Abstract
Purpose :
To describe the characteristics of patients affected by ocular cicatricial pemphigoid, a rare and potentially blinding disorder.
Methods :
A retrospective review of the medical records of patients with biopsy-proven ocular cicatricial pemphigoid (OCP) at Manhattan Eye Ear, Throat Hospital was performed. This review includes patients at different stages of OCP seen from January 2017 to July 2021. Age of onset, presenting symptoms and signs, presence or absence of limbal stem cell deficiency, need for immunosuppressive therapy, disease course, and visual outcome were among the data collected.
Results :
A total of 29 patient charts were analyzed. 72% of patients were female. Symblepharon and trichiasis were present at the initial visit to the tertiary care center in 82.8% and 82.8% respectively.

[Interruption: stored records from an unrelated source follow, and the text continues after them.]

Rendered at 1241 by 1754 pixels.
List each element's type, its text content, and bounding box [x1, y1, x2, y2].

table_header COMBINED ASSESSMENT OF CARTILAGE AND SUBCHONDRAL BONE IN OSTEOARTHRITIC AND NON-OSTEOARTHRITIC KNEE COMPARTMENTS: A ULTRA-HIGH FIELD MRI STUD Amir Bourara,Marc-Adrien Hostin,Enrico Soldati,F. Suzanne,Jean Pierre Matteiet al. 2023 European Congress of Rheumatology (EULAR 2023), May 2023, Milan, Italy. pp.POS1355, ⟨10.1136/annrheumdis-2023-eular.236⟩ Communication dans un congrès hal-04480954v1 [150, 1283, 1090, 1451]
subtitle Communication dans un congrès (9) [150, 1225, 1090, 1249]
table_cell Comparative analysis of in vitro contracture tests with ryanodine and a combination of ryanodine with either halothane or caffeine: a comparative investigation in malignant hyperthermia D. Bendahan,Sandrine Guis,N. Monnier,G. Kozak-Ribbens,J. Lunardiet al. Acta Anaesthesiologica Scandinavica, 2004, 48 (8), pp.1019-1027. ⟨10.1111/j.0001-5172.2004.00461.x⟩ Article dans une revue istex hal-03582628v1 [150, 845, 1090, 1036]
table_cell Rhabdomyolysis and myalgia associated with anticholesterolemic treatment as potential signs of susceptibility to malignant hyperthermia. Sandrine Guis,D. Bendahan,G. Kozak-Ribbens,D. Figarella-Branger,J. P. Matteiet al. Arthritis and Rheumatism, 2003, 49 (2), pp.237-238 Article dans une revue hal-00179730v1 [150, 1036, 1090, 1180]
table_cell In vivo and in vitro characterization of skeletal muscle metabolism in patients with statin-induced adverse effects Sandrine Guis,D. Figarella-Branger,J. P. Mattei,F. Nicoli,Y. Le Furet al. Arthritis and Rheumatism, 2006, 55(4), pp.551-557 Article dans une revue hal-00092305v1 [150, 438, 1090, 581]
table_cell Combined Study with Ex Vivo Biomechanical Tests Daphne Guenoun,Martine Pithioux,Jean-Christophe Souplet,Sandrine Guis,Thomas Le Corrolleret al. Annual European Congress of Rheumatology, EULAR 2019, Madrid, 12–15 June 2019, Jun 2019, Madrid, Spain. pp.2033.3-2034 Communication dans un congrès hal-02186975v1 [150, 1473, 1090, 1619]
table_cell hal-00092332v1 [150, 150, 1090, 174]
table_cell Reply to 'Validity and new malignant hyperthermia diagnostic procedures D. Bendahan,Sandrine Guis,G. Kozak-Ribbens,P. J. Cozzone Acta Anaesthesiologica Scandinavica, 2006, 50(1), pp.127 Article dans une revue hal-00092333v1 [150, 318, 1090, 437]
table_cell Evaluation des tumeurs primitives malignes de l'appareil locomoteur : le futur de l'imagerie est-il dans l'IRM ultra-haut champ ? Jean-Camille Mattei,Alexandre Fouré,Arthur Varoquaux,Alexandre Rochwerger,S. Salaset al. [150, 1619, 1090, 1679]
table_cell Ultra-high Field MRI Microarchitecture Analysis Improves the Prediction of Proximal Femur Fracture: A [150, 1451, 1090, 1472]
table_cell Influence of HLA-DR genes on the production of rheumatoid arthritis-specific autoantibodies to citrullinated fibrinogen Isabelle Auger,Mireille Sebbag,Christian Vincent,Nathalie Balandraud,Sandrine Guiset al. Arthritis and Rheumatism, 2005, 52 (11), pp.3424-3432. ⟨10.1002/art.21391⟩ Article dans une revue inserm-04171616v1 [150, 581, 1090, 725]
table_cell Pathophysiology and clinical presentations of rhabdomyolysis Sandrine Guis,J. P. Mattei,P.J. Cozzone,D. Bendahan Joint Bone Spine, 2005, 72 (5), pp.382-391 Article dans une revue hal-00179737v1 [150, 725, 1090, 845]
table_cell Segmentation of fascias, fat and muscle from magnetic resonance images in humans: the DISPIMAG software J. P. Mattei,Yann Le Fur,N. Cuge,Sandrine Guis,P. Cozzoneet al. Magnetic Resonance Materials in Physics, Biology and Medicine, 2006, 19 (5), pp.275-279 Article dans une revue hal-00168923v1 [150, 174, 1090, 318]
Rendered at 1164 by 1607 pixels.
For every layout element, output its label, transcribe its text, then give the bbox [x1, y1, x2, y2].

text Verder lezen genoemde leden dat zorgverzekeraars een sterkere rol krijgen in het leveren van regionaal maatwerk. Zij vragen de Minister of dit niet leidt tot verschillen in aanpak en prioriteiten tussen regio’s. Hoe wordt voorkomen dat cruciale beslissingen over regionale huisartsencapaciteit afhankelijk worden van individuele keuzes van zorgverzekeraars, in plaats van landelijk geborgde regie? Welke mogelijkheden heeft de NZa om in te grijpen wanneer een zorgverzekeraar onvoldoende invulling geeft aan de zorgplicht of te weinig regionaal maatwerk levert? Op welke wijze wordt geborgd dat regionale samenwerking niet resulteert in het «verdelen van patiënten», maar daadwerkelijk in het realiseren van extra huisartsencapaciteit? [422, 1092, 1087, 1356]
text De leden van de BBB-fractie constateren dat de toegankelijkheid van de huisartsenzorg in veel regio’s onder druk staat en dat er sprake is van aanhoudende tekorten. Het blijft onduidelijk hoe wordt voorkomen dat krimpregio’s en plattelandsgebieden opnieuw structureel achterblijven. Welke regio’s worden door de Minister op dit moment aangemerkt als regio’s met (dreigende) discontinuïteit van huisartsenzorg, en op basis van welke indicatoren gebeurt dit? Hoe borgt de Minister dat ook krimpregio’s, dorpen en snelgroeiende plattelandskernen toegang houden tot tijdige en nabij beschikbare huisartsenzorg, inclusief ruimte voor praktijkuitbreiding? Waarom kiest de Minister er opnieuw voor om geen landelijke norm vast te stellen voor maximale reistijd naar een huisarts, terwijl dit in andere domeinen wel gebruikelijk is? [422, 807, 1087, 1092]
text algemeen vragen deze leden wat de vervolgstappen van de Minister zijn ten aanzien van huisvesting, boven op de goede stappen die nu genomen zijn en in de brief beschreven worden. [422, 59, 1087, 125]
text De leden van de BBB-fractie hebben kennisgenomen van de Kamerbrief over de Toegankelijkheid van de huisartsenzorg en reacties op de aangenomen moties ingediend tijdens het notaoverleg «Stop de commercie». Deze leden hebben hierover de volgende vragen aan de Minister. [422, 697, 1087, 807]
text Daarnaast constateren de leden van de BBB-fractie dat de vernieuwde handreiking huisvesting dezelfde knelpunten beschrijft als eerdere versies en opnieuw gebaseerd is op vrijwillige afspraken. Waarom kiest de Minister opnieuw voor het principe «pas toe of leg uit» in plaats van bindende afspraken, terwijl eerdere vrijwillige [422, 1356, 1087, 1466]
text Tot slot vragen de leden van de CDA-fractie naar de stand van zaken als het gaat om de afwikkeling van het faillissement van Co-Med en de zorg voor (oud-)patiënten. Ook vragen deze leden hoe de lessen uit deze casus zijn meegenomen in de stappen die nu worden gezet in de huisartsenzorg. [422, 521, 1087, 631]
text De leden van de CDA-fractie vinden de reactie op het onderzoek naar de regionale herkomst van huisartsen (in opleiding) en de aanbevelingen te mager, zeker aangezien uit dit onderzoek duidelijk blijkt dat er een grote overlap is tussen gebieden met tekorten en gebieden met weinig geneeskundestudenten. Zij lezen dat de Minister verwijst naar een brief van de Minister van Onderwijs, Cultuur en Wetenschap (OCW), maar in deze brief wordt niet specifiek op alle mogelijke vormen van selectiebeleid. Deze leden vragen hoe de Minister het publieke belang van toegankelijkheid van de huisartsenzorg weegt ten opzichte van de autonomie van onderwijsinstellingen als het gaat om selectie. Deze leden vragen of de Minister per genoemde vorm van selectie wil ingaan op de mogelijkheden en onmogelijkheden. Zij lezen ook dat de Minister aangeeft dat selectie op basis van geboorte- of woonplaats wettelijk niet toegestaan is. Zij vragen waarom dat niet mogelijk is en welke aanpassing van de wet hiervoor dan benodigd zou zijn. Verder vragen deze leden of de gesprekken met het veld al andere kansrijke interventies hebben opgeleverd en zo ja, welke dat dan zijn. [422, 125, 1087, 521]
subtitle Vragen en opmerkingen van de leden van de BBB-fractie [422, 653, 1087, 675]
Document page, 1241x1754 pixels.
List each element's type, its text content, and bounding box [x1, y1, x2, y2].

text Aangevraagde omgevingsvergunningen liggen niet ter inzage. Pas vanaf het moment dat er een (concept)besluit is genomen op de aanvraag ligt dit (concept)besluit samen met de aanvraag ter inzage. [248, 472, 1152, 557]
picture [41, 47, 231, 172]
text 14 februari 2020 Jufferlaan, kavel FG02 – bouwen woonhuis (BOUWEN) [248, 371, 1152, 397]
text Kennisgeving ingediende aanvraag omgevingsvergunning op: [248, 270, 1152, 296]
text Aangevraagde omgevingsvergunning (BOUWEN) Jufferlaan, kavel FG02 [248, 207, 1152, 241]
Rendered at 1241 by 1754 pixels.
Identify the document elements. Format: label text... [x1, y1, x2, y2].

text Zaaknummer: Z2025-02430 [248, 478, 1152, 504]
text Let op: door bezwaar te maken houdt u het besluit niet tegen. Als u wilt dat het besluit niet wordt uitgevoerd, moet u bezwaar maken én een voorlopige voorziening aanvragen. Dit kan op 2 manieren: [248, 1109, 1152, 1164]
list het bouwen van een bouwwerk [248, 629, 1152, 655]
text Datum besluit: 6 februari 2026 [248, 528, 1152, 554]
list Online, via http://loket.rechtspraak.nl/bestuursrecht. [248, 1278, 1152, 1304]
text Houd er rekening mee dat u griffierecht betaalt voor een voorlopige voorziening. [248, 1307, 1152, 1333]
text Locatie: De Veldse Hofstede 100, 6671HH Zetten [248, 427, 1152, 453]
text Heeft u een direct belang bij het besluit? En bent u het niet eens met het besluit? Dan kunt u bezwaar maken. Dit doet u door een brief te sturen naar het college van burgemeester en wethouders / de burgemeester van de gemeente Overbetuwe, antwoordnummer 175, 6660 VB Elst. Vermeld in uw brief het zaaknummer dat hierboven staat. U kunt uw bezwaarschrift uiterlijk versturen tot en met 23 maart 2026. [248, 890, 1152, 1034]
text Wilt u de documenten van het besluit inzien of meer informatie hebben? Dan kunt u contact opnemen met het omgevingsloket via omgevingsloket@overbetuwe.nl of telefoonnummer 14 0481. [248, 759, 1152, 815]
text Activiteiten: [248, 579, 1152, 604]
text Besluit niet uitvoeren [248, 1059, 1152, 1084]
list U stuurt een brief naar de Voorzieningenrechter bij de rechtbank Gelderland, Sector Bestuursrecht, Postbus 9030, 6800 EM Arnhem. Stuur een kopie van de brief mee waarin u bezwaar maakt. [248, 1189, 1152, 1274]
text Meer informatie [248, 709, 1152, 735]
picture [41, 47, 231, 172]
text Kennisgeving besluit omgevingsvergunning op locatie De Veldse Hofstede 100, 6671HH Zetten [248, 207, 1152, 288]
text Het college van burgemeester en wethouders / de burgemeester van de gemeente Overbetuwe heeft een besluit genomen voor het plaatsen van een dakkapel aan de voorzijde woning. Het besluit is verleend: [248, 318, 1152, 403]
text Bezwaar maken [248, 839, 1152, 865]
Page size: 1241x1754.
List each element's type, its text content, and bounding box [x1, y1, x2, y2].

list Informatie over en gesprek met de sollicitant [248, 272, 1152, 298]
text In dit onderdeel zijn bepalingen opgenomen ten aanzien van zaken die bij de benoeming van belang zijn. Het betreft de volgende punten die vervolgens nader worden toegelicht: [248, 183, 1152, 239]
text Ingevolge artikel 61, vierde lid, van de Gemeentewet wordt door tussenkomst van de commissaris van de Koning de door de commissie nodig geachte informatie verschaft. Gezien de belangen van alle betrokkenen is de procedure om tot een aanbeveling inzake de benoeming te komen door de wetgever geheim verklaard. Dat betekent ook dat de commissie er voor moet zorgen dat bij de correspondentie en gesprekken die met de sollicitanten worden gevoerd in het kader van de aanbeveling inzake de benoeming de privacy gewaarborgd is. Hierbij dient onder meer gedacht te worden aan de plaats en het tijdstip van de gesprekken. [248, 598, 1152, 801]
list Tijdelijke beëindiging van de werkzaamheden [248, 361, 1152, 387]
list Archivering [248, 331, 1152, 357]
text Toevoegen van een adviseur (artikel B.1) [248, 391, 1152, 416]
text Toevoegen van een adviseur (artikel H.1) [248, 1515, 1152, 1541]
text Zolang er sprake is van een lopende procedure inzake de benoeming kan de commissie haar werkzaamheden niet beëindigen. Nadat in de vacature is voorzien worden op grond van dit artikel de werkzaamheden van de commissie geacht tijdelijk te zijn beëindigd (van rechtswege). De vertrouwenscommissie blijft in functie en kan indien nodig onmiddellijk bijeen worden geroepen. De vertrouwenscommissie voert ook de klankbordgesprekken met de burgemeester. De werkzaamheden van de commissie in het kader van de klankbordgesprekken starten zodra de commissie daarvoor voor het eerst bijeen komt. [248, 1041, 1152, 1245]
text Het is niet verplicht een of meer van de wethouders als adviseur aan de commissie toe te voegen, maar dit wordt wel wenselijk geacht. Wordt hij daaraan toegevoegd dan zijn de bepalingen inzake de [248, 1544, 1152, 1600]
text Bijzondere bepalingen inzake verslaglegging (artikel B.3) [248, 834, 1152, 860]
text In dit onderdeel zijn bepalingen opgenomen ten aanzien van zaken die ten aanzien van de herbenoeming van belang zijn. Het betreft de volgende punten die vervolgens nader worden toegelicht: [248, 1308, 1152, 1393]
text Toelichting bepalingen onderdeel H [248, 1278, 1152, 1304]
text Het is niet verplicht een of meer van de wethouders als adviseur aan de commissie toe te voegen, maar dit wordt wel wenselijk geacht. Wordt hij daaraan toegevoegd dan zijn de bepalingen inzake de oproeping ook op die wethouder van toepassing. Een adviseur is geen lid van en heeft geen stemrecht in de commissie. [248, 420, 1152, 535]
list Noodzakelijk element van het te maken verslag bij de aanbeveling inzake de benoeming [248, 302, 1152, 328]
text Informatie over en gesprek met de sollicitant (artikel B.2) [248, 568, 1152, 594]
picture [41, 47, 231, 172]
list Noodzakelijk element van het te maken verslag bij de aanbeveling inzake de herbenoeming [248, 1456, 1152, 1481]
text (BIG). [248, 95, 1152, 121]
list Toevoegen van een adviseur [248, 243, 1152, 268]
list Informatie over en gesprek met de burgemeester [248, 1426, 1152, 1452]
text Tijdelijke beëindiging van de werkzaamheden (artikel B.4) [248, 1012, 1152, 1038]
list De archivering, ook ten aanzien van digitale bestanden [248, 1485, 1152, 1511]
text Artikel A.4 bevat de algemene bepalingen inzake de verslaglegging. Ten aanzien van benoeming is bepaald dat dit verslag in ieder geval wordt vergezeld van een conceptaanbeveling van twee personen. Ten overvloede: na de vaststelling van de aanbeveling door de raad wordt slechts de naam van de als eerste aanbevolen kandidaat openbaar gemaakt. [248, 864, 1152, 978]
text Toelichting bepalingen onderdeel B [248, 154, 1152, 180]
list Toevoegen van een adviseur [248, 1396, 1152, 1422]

Significant conjunctival inflammation was a presenting sign in 48.3% of patients, while 44.8% of patients presented with either symblepharon or trichiasis (or both) in an otherwise quiet non-inflamed eye. 20.7% had extraocular involvement, of which oral lesions were the most common. 72.4% of patients required immunomodulatory therapy, and almost one fourth (23.8%) still went completely blind. 82.8% of the cohort had functional vision measured at a single time point, while 48.3% at the same time point had blindness in at least one eye.
Conclusions :
Ocular cicatricial pemphigoid is a severe ocular inflammatory condition in which patients have a high predilection of blindness even in the face of aggressive treatment.
This abstract was presented at the 2022 ARVO Annual Meeting, held in Denver, CO, May 1-4, 2022, and virtually.